Daß Besitz in jeder Form oral-anale Akzente aufweist, zeigt auch eine andere interessante Karikatur: »Es geht um die Wurst« (siehe oben):
Diesmal knüpft die Karikatur an eine Redewendung an. Die Wurst hat einerseits orale Akzente, ihrer Form nach jedoch auch anale und genitale. Die Tatsache, daß bei den Würsten Därme als Haut verwendet werden, ist hierbei ein wertvoller Hinweis. Der Wahlsieg wird nun durch eine Wurst symbolisiert. Dieser Wahlsieg bedeutet den Besitz der Macht, und - man sollte dies nicht vergessen - für die Politiker auch noch sehr konkreten Besitz (anal). Das oral-anale Symbol ist also sehr treffend. Der männlich genitale Aspekt der Wurst hat als Penissymbol zudem noch die Bedeutung von Potenz, also Macht; auf diese Weise wird die Wurst zum Symbol der Macht.

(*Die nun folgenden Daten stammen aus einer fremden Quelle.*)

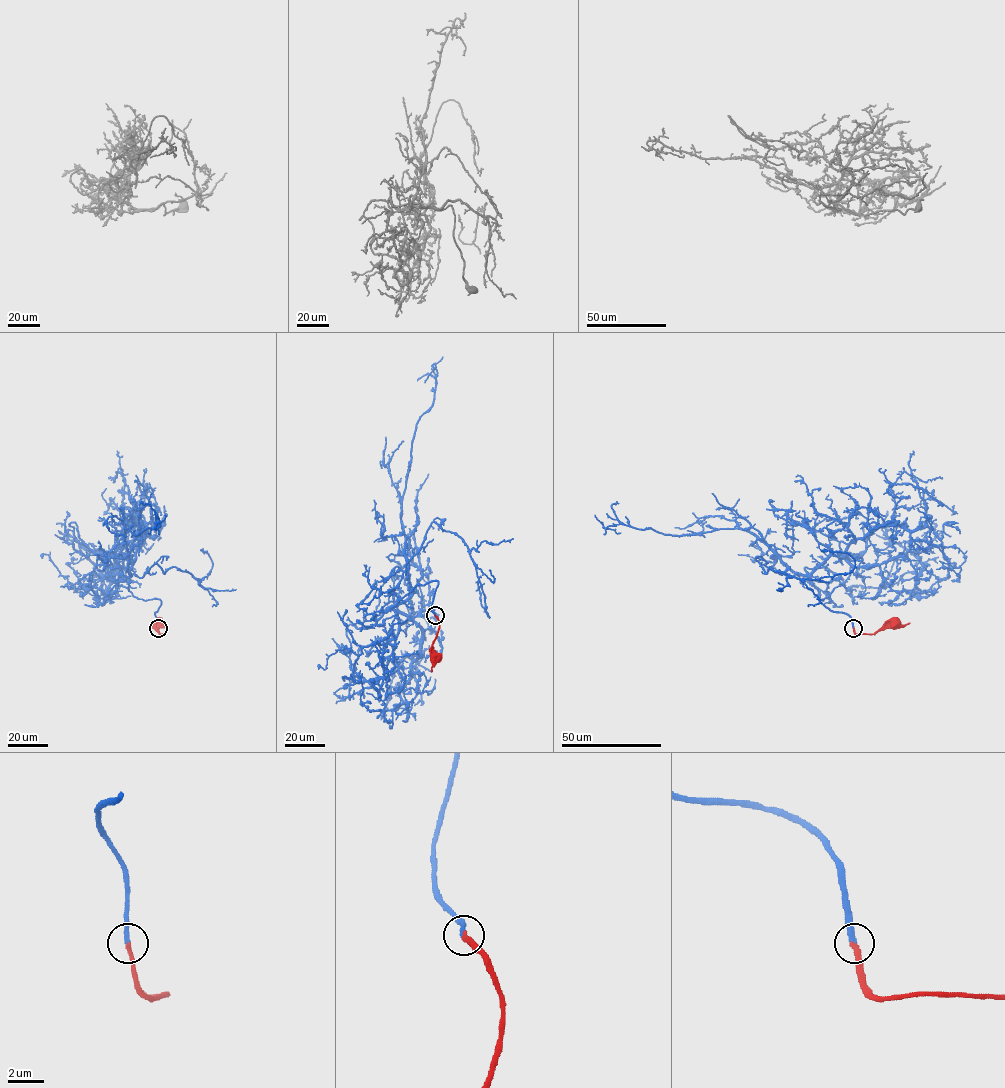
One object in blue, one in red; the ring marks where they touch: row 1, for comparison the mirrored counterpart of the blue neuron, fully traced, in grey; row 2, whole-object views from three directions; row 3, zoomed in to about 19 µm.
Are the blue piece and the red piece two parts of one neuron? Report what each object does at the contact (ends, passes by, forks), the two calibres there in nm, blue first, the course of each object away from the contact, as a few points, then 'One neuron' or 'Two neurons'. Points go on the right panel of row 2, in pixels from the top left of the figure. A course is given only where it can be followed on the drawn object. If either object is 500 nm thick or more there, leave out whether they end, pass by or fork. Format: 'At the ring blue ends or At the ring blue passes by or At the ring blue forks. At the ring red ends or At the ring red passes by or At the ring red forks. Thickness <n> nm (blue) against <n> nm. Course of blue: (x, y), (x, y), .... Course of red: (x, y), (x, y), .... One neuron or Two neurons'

DIE ORALDYNAMIK IN DER GESELLSCHAFT#
Wahrend in der analen Phase das Kind jene Seite darstellt, von der gefordert wird, und vom Gesichtspunkt des Kindes aus den gebenden Teil, ist in der noch tieferen Schicht, der oralen Phase, die Relation umgekehrt. Denn in der Stillperiode (orale Phase) ist das gewaltig übermächtige Du (wir wollen nicht mehr sagen: »Autorität«) der ausschließlich gebende Teil, wobei das Kind, allerdings hungrig, einfach begehrt, was ihm zusteht. Das Genießen des Empfangens und die ekstatische Sättigung nennt die Psychoanalyse Oralerotik. Die Oralerotik fundiert spätere genitalzentrierte Sexualität, das Begehren der Mutter in einem differenzierteren Sinn. Das gierige, beißende Saugen, das besonders aggressiv wird, wenn zu wenig Milch da ist, nennen wir Oralsadismus. Es begründet das gierig-aggressive Habenwollen, Habsucht also und Raffgier. Ein überdeterminiertes, aggressives Habenwollen und Fordern von einer Autorität, der man vorwirft, daß sie zu wenig gibt, hat oralsadistische Fundierung. Andererseits hat, wie wir oben andeuteten, das orale »Gestillt-werden« etwas ekstatisch Beglückendes, wenn eine echte Sättigung eintritt. Die Oralität besitzt etwas tief Einigendes mit der Mutter. Von daher verstehen wir die vereinigende, verbrüdernde Wirkung der Tischgemeinschaft. Denn alles Essen und noch mehr Trinken setzt unbewußt eine gemeinsame Mutter voraus - Man erhält gewissermaßen etwas von der gemeinsamen Mutter und verbrüdert sich dadurch wiederum mit dem andern.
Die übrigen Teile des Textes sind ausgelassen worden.